**Work required:**
List all the lines in these records that hold "Nuits".

**Given records:**
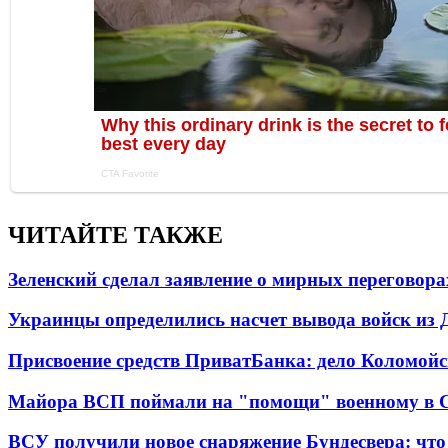
ЧИТАЙТЕ ТАКЖЕ
Зеленский сделал заявление о мирных переговора
Украинцы определились насчет вывода войск из 
Присвоение средств ПриватБанка: дело Коломойс
Майора ВСП поймали на "помощи" военному в
ВСУ получили новое снаряжение Бундесвера: что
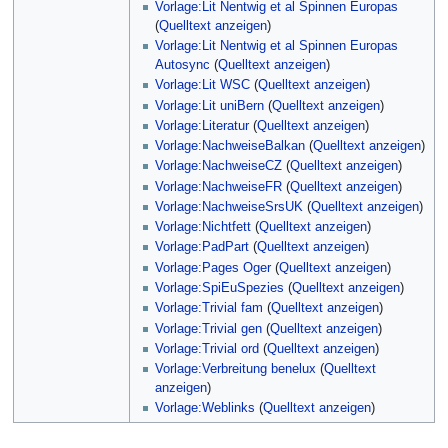
Vorlage:Lit Nentwig et al Spinnen Europas
(
Quelltext anzeigen
)
Vorlage:Lit Nentwig et al Spinnen Europas
Autosync
(
Quelltext anzeigen
)
Vorlage:Lit WSC
(
Quelltext anzeigen
)
Vorlage:Lit uniBern
(
Quelltext anzeigen
)
Vorlage:Literatur
(
Quelltext anzeigen
)
Vorlage:NachweiseBalkan
(
Quelltext anzeigen
)
Vorlage:NachweiseCZ
(
Quelltext anzeigen
)
Vorlage:NachweiseFR
(
Quelltext anzeigen
)
Vorlage:NachweiseSrsUK
(
Quelltext anzeigen
)
Vorlage:Nichtfett
(
Quelltext anzeigen
)
Vorlage:PadPart
(
Quelltext anzeigen
)
Vorlage:Pages Oger
(
Quelltext anzeigen
)
Vorlage:SpiEuSpezies
(
Quelltext anzeigen
)
Vorlage:Trivial fam
(
Quelltext anzeigen
)
Vorlage:Trivial gen
(
Quelltext anzeigen
)
Vorlage:Trivial ord
(
Quelltext anzeigen
)
Vorlage:Verbreitung benelux
(
Quelltext
anzeigen
)
Vorlage:Weblinks
(
Quelltext anzeigen
)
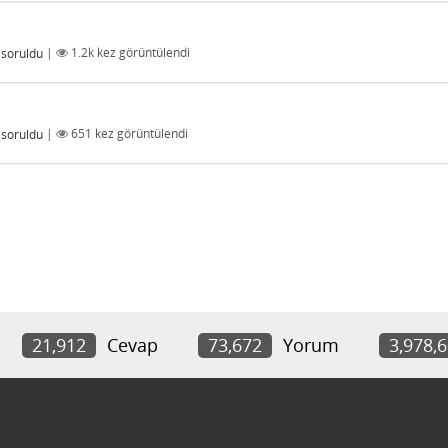
soruldu
|
1.2k
kez görüntülendi
soruldu
|
651
kez görüntülendi
21,912
Cevap
73,672
Yorum
3,978,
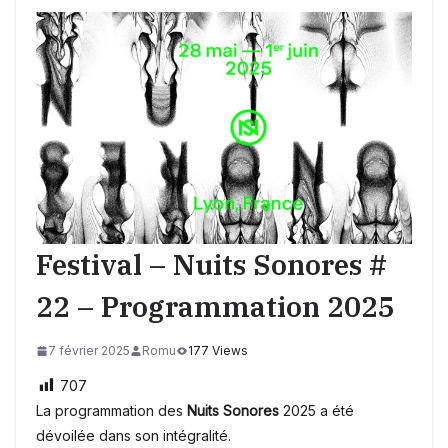
Festival – Nuits Sonores #
22 – Programmation 2025
7 février 2025
Romu
177 Views
707
La programmation des
Nuits Sonores
2025 a été
dévoilée dans son intégralité.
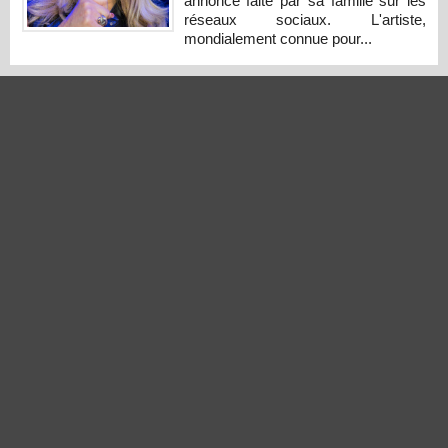
annonce faite par sa famille sur les
réseaux sociaux. L'artiste,
mondialement connue pour...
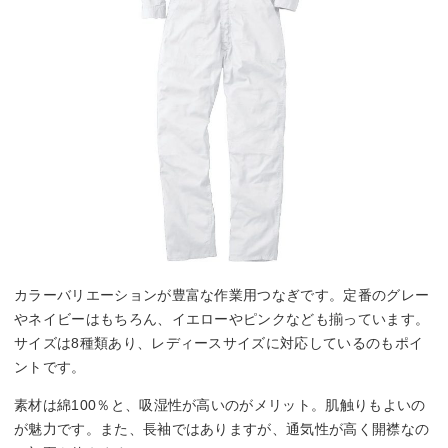
カラーバリエーションが豊富な作業用つなぎです。定番のグレー
やネイビーはもちろん、イエローやピンクなども揃っています。
サイズは8種類あり、レディースサイズに対応しているのもポイ
ントです。
素材は綿100％と、吸湿性が高いのがメリット。肌触りもよいの
が魅力です。また、長袖ではありますが、通気性が高く開襟なの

**Answer for the task:**
Festival – Nuits Sonores #
Nuits Sonores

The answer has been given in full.